Newsman Chuck Scarborough says he got a credible tip that James Toback was a sexual predator in the 1990s — but he only had enough information to broadcast it in-house.
Speaking at Audrey Gruss’ Hope for Depression Research Foundation Luncheon, Scarborough confessed that a producer friend warned him about Toback when the allegedly deviant director reached out to his daughter Elizabeth, a 20-year-old aspiring actress, about film work.

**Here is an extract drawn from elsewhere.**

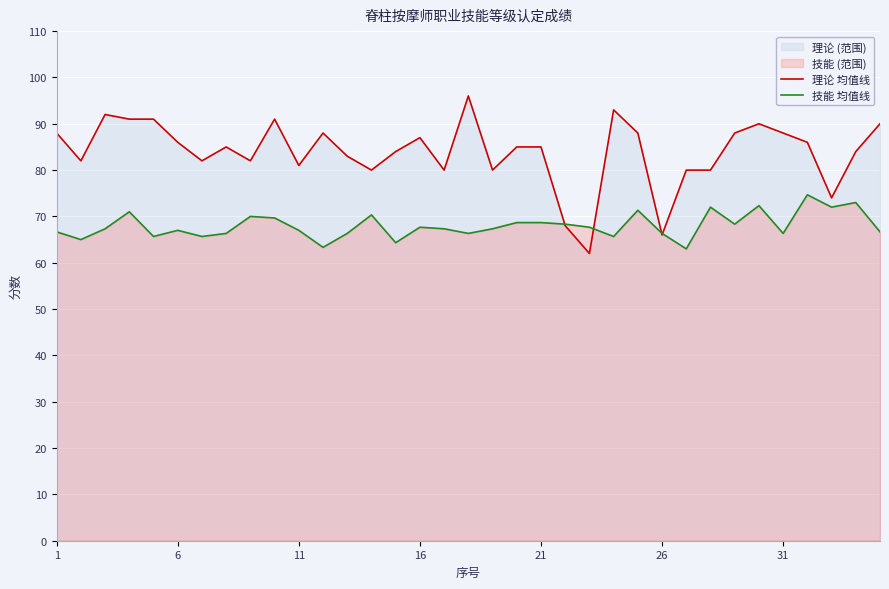

What is the total value across all series at 16?

154.7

“He is a despicable reprehensible human being who should be nowhere near your daughter under any circumstance,” a visibly upset Scarborough recalled his friend warning him. “So instead of getting a return call from Elizabeth Scarborough, he got a return call from Elizabeth Scarborough’s dad and that was the end of it for my daughter.”
Director James Toback stands accused of sexual misconduct toward more that three dozen women.
(Pascal Le Segretain/Getty Images)
Toback stands accused of harassing or assaulting 38 women, according to a Los Angeles Times report that was published late last month. Toback has denied the claims.
Reading that article brought back memories for the 74-year-old newsman, who stepped away from doing NBC’s 11 p.m. in July after 42 years on the job. He still does the 6 p.m. broadcast.
“My daughter is now 38 and, 18 years ago, my producer friend — and I presume everyone in Hollywood — knew precisely what was going on with James Toback and Harvey Weinstein and their alleged behavior,” he said. “This was an open secret in the film industry.”
Hollywood stars accused of sexual harassment and assault
Scarborough then praised actress Ashley Judd, who was a Hope Award honoree at Wednesday’s luncheon, for speaking out against Weinstein in the New York Times last month. By putting a name and a face to longstanding rumors of sexual misconduct by the Miramax founder, Judd freed up media outlets to write about Weinstein with fewer legal concerns, the newsman implied.
“That article could not have happened without the courage of Ashley Judd, who was willing to speak openly on the record about her experience with one of the most powerful men in her business,” he said to a roar of applause from the Plaza Hotel crowd.
“What’s happened since then has been astonishing,” Scarborough said. “I’ve never seen a tsunami like this in my life. The Weinstein effect. Through tech, through media, through the food industry, the Weinstein effect has gone global.”